Wednesday, October 18, 2017

Captain James cook sailed around Antarctica


James Cook was born in the Yorkshire village of Marton on October 27, 1728. His first experience at sea came at the age of 18 when he signed on as a deckhand aboard a Whitby collier carrying coal to London. He became an accomplished mathematician in his spare time and was actually offered a command of his own ship but refused and joined the Royal Navy as a seaman. His talents were soon recognized and after two years he became master of his own ship, the PEMBROKE, and was ordered to chart the waters of the St. Lawrence River in Canada.
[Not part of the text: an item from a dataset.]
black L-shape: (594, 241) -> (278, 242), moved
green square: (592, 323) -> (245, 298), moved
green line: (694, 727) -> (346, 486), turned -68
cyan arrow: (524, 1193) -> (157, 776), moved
His work was masterful and the Admiralty recalled him to England and placed him in command of the ENDEAVOUR which was to take a number of scientists to the Pacific Ocean for observance of Venus.
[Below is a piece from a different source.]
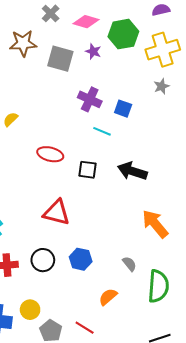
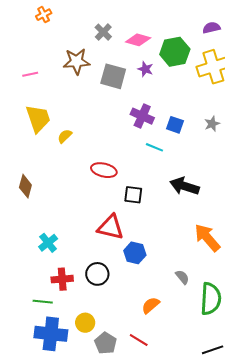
gray star: (162, 86) -> (212, 124), moved
black square: (87, 170) -> (133, 195), moved
blue hexagon: (81, 259) -> (135, 253), moved
orange semicircle: (108, 297) -> (151, 305), moved

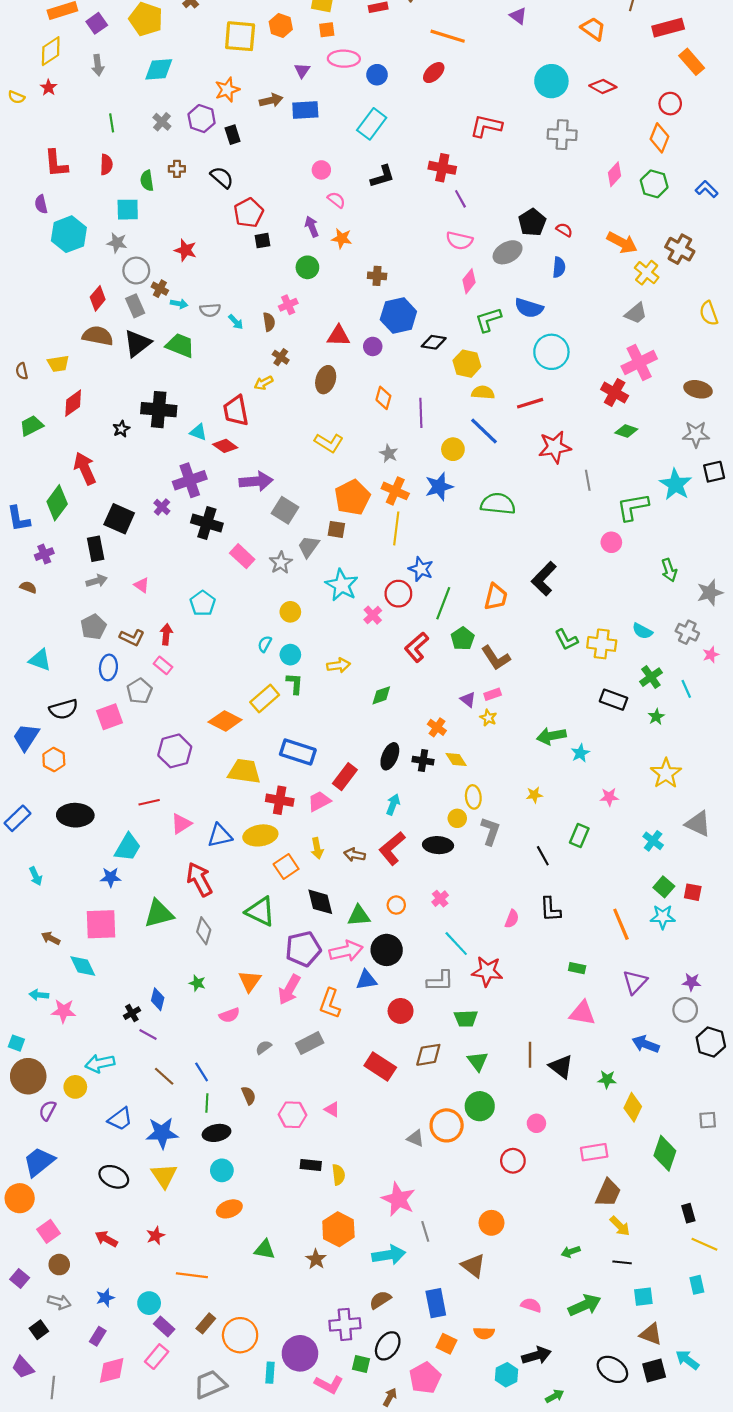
     The ENDEAVOUR departed England in 1768 and after visiting Tahiti the following year he discovered New Zealand and claimed it for Great Britain. Sailing west, in 1770 he sighted the east coast of Australia. From here he sailed north and on August 22 he claimed the whole of eastern Australia as a British possession. The ENDEAVOUR returned to England in 1771 having added significantly to Britain's potential empire in the Pacific.
     One question remained...whether the unexplored part of the southern hemisphere can only be an immense mass of water or possibly contain another continent. Such speculative geography was a question which had engaged the attention not only of learned men, but of most of the maritime powers of Europe. The British Admiralty decided it was time to find out once and for all. The Admiralty promoted Cook to Commander and was told to prepare for his second voyage. He was instructed to travel south to find Bouvet's Cape Circumcision and determine whether or not it was part of the imagined continent. If so, he was to "take possession of convenient situations in the country in the name of the King of Great Britain". If not part of a continent, then he was to sail as far south as possible, circumnavigate the area and sail north whenever weather and ice made exploration impossible.